* [WORK REQUEST]
Out of the data below, copy every line with the string "down".

* [DATA SUPPLIED]
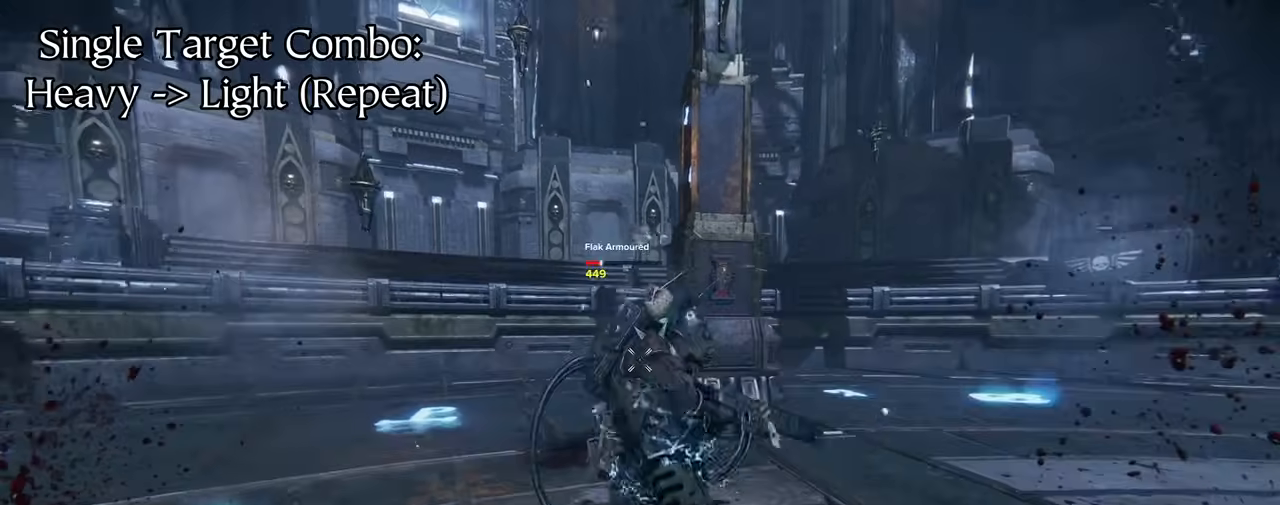
{"keys": [], "mouse": [], "events": [[34, "w", "down"], [117, "d", "up"], [217, "w", "up"], [350, "mouse_left", "up"]]}
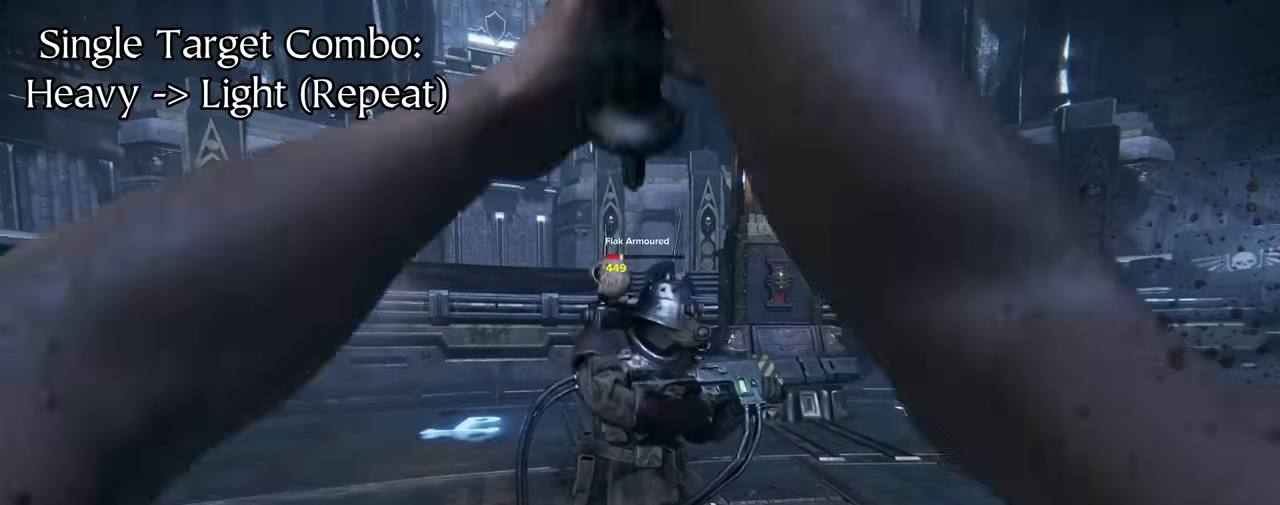
{"keys": ["w"], "mouse": [], "events": [[84, "s", "down"], [217, "mouse_left", "down"], [267, "a", "down"], [267, "s", "up"], [317, "mouse_left", "up"], [417, "a", "up"], [417, "w", "down"]]}
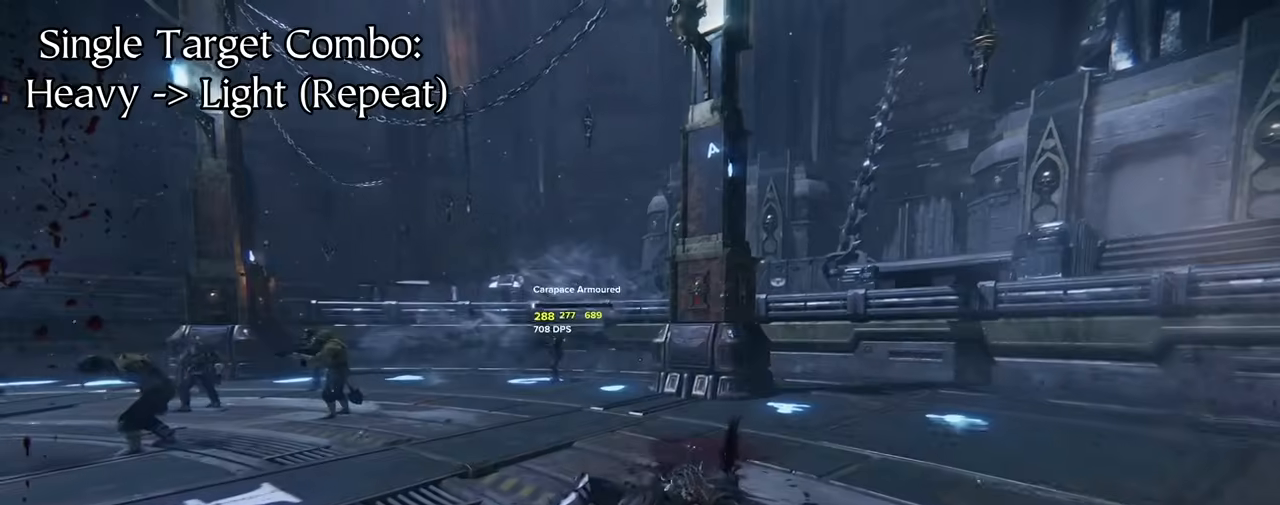
{"keys": ["a"], "mouse": ["left"], "events": [[150, "a", "down"], [150, "w", "up"], [234, "mouse_left", "down"], [334, "s", "down"], [384, "s", "up"]]}
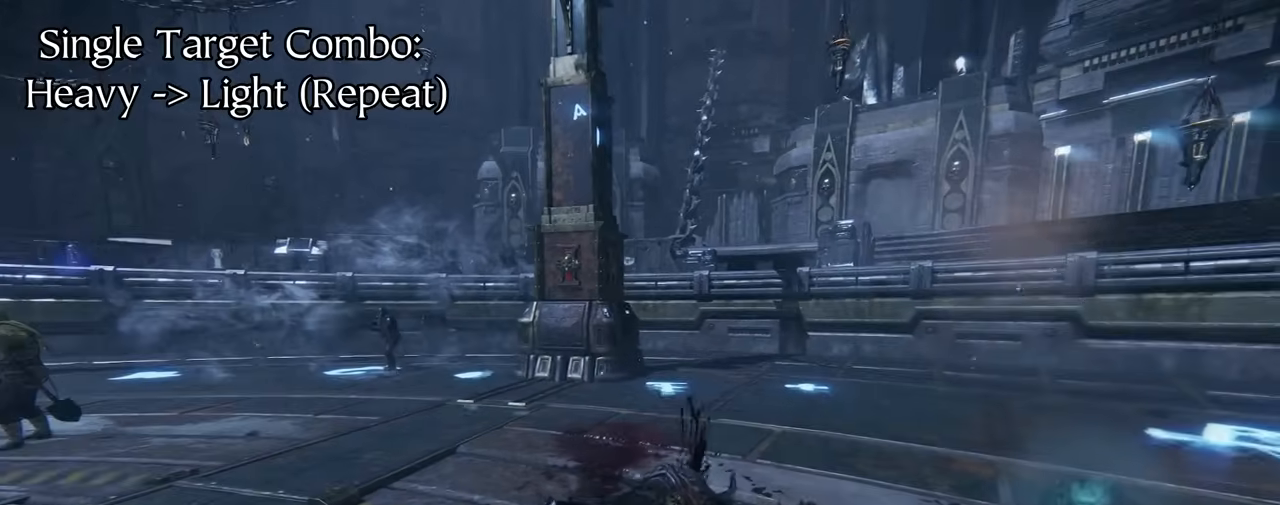
{"keys": [], "mouse": [], "events": [[250, "a", "up"], [300, "w", "down"], [434, "mouse_left", "up"], [434, "w", "up"]]}
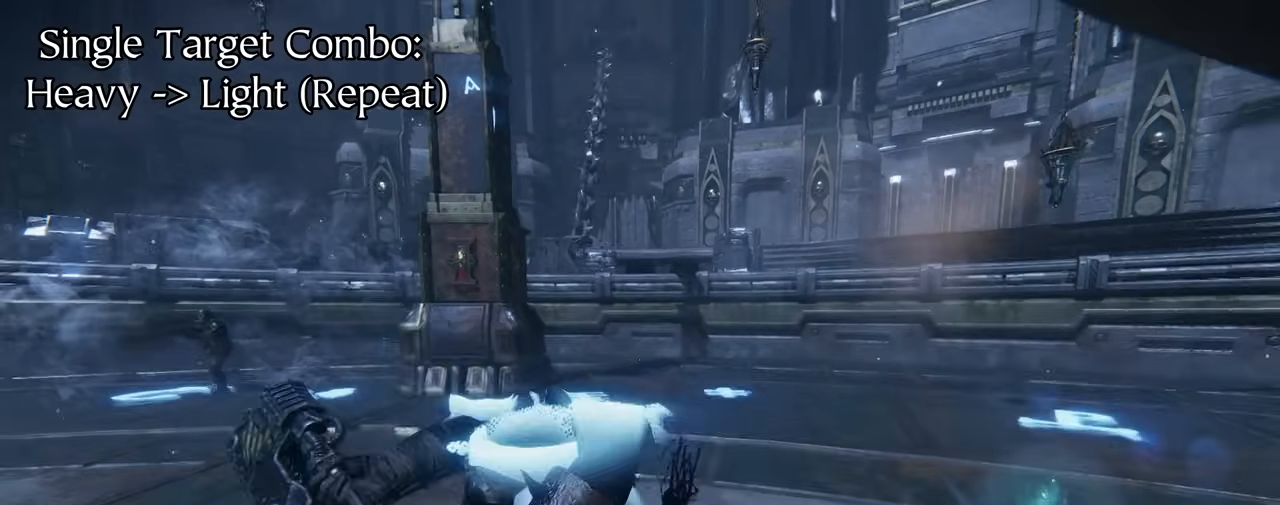
{"keys": [], "mouse": [], "events": [[67, "s", "down"], [217, "mouse_left", "down"], [300, "mouse_left", "up"], [350, "s", "up"]]}
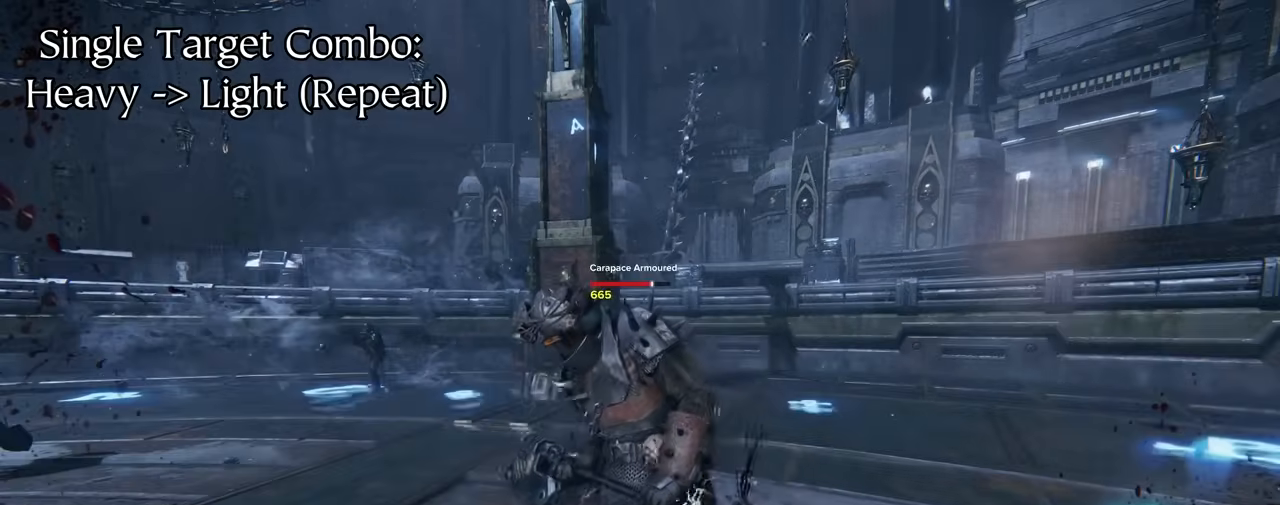
{"keys": [], "mouse": ["left"], "events": [[184, "mouse_left", "down"]]}
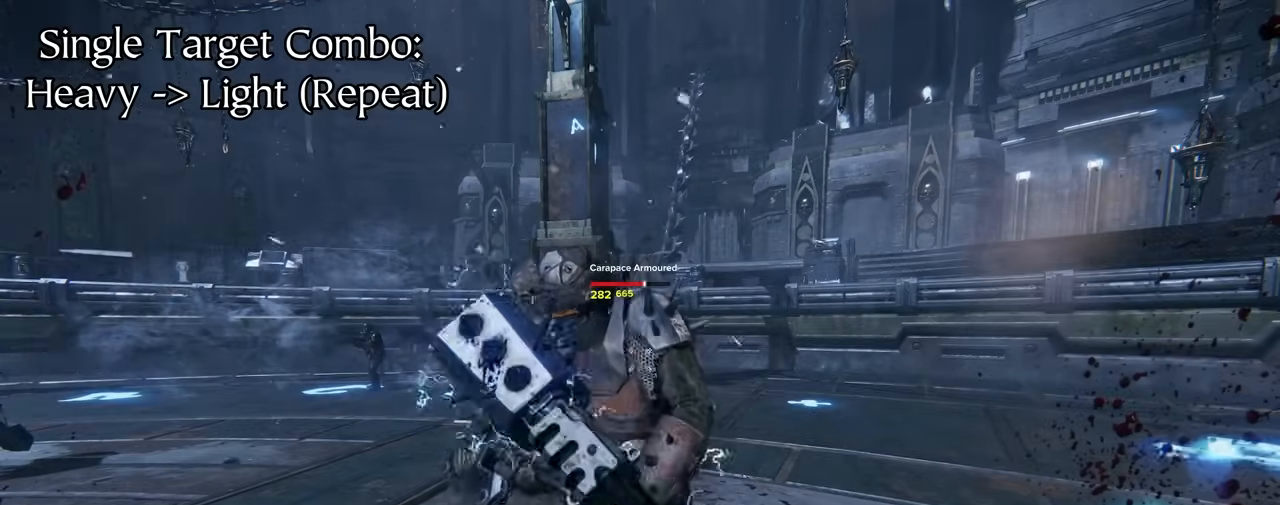
{"keys": [], "mouse": [], "events": [[284, "s", "down"], [334, "mouse_left", "up"], [384, "s", "up"]]}
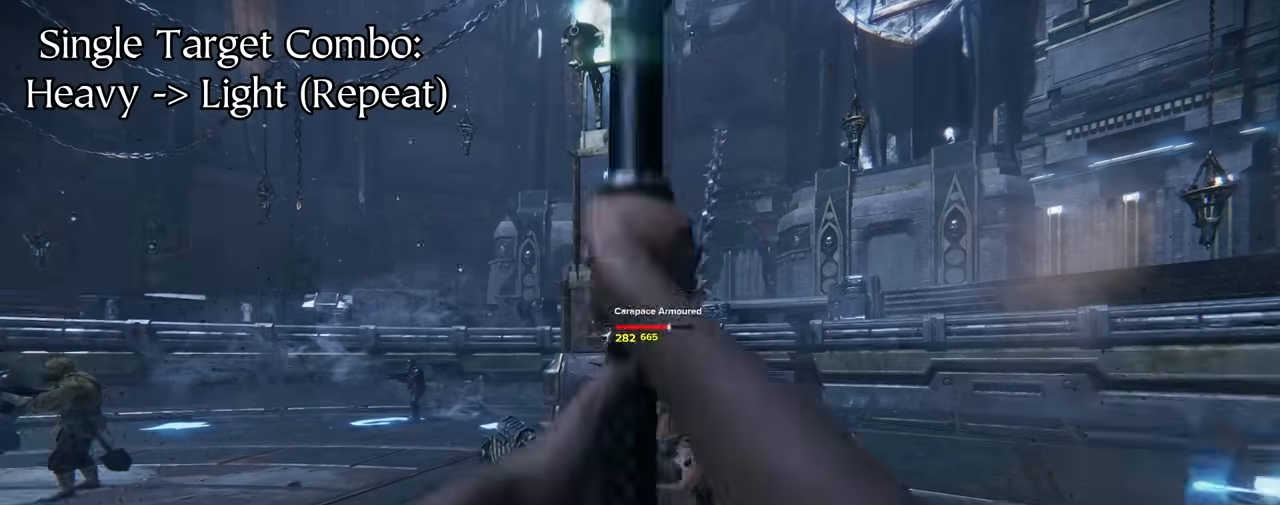
{"keys": [], "mouse": [], "events": [[150, "mouse_left", "down"], [250, "mouse_left", "up"]]}
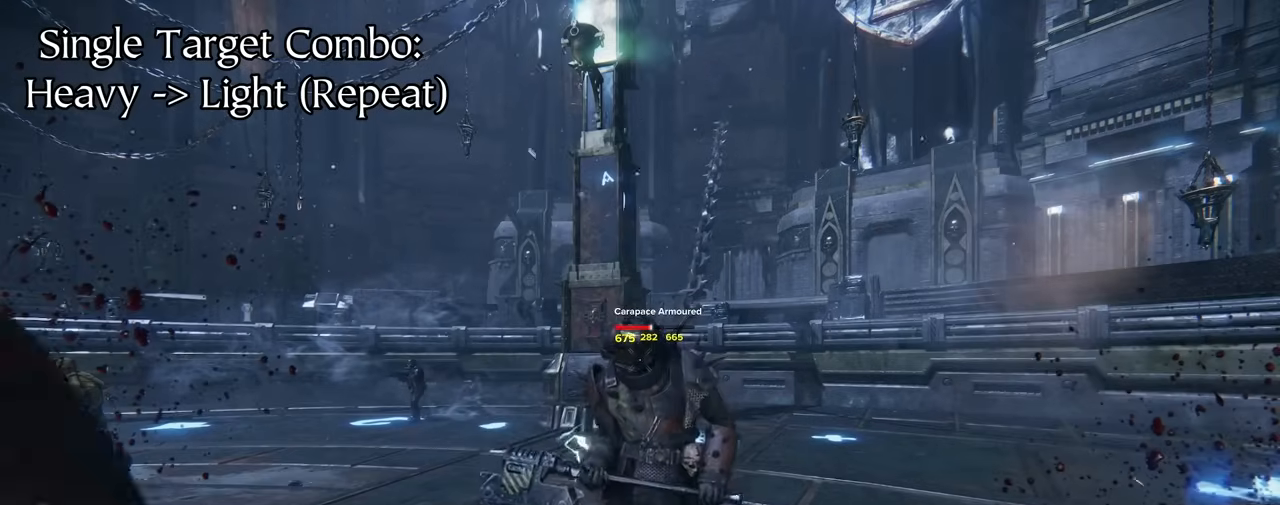
{"keys": [], "mouse": ["left"], "events": [[167, "mouse_left", "down"]]}
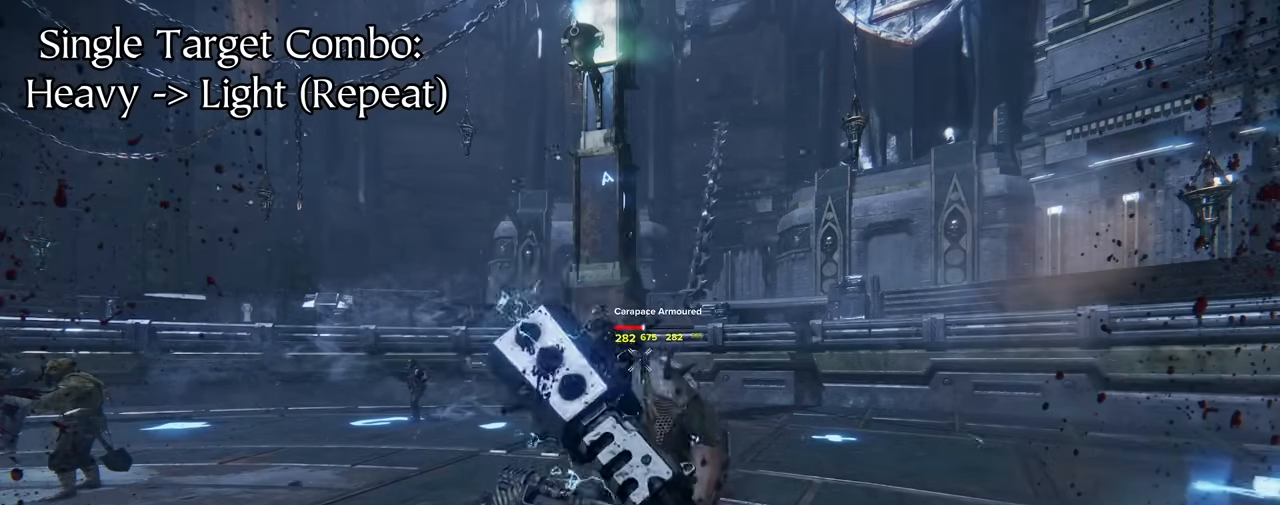
{"keys": [], "mouse": [], "events": [[317, "mouse_left", "up"]]}
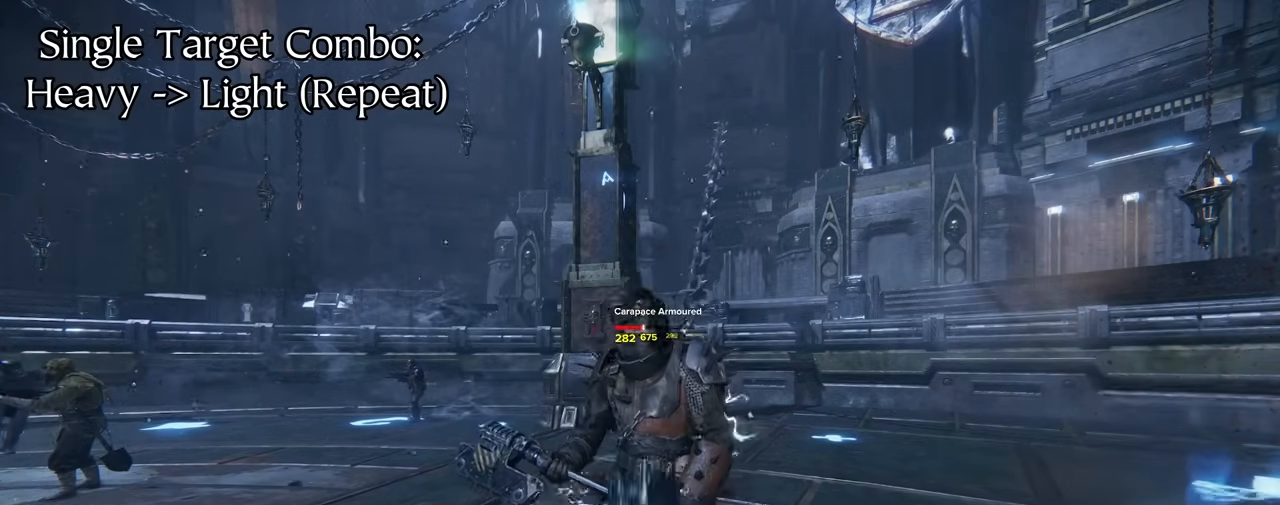
{"keys": [], "mouse": [], "events": [[100, "mouse_left", "down"], [200, "mouse_left", "up"]]}
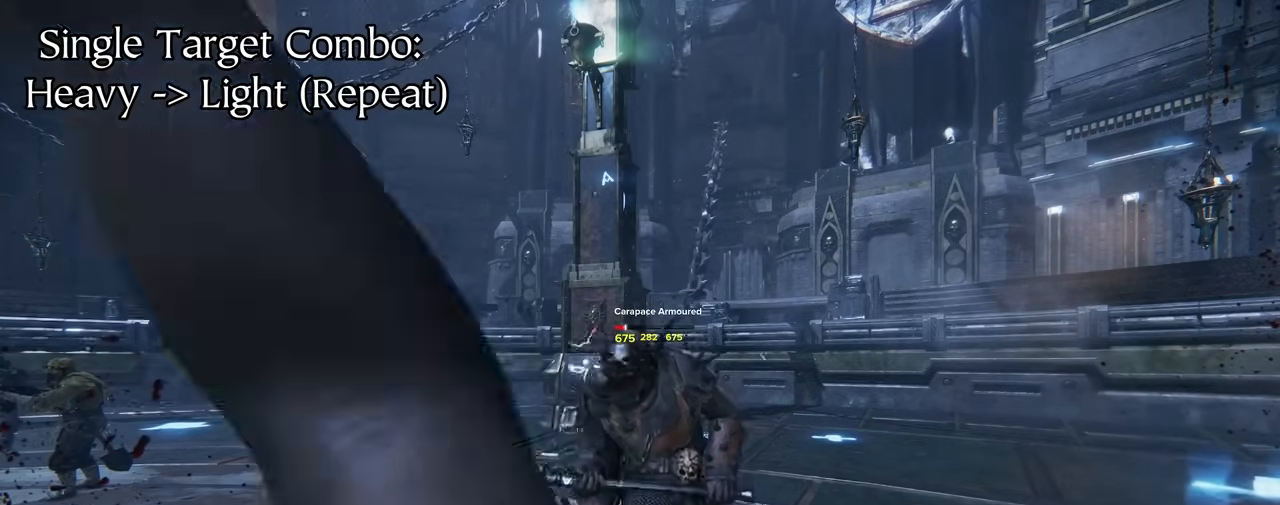
{"keys": ["d", "w"], "mouse": ["left"], "events": [[117, "mouse_left", "down"], [300, "d", "down"], [434, "w", "down"]]}
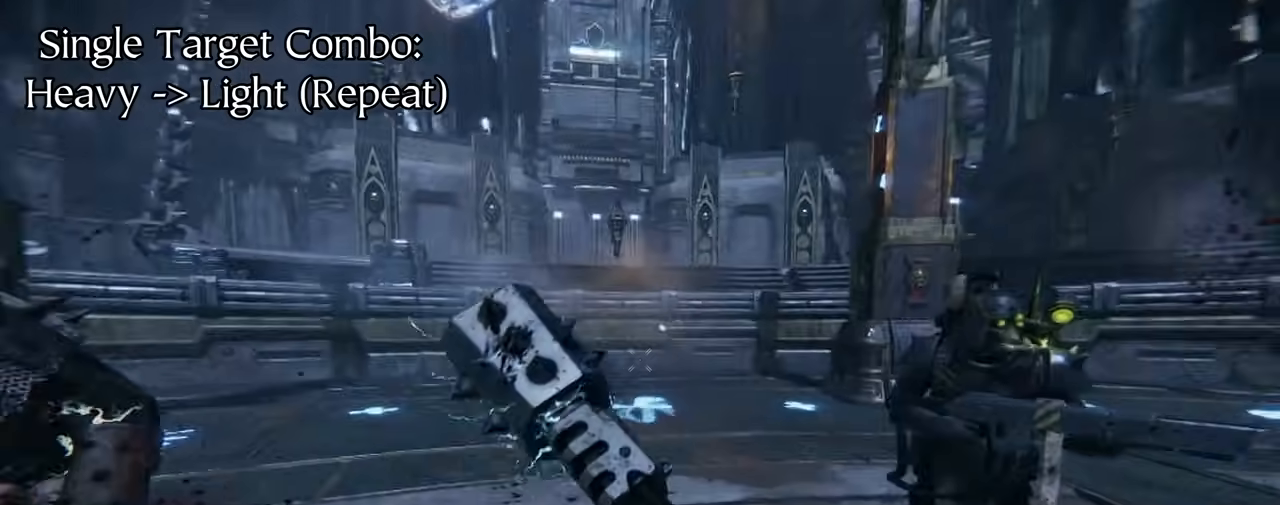
{"keys": ["s"], "mouse": [], "events": [[84, "d", "up"], [117, "w", "up"], [267, "mouse_left", "up"], [450, "s", "down"]]}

* [WRITTEN REPLY]
{"keys": [], "mouse": [], "events": [[34, "w", "down"], [117, "d", "up"], [217, "w", "up"], [350, "mouse_left", "up"]]}
{"keys": ["w"], "mouse": [], "events": [[84, "s", "down"], [217, "mouse_left", "down"], [267, "a", "down"], [267, "s", "up"], [317, "mouse_left", "up"], [417, "a", "up"], [417, "w", "down"]]}
{"keys": ["a"], "mouse": ["left"], "events": [[150, "a", "down"], [150, "w", "up"], [234, "mouse_left", "down"], [334, "s", "down"], [384, "s", "up"]]}
{"keys": [], "mouse": [], "events": [[250, "a", "up"], [300, "w", "down"], [434, "mouse_left", "up"], [434, "w", "up"]]}
{"keys": [], "mouse": [], "events": [[67, "s", "down"], [217, "mouse_left", "down"], [300, "mouse_left", "up"], [350, "s", "up"]]}
{"keys": [], "mouse": ["left"], "events": [[184, "mouse_left", "down"]]}
{"keys": [], "mouse": [], "events": [[284, "s", "down"], [334, "mouse_left", "up"], [384, "s", "up"]]}
{"keys": [], "mouse": [], "events": [[150, "mouse_left", "down"], [250, "mouse_left", "up"]]}
{"keys": [], "mouse": ["left"], "events": [[167, "mouse_left", "down"]]}
{"keys": [], "mouse": [], "events": [[100, "mouse_left", "down"], [200, "mouse_left", "up"]]}
{"keys": ["d", "w"], "mouse": ["left"], "events": [[117, "mouse_left", "down"], [300, "d", "down"], [434, "w", "down"]]}
{"keys": ["s"], "mouse": [], "events": [[84, "d", "up"], [117, "w", "up"], [267, "mouse_left", "up"], [450, "s", "down"]]}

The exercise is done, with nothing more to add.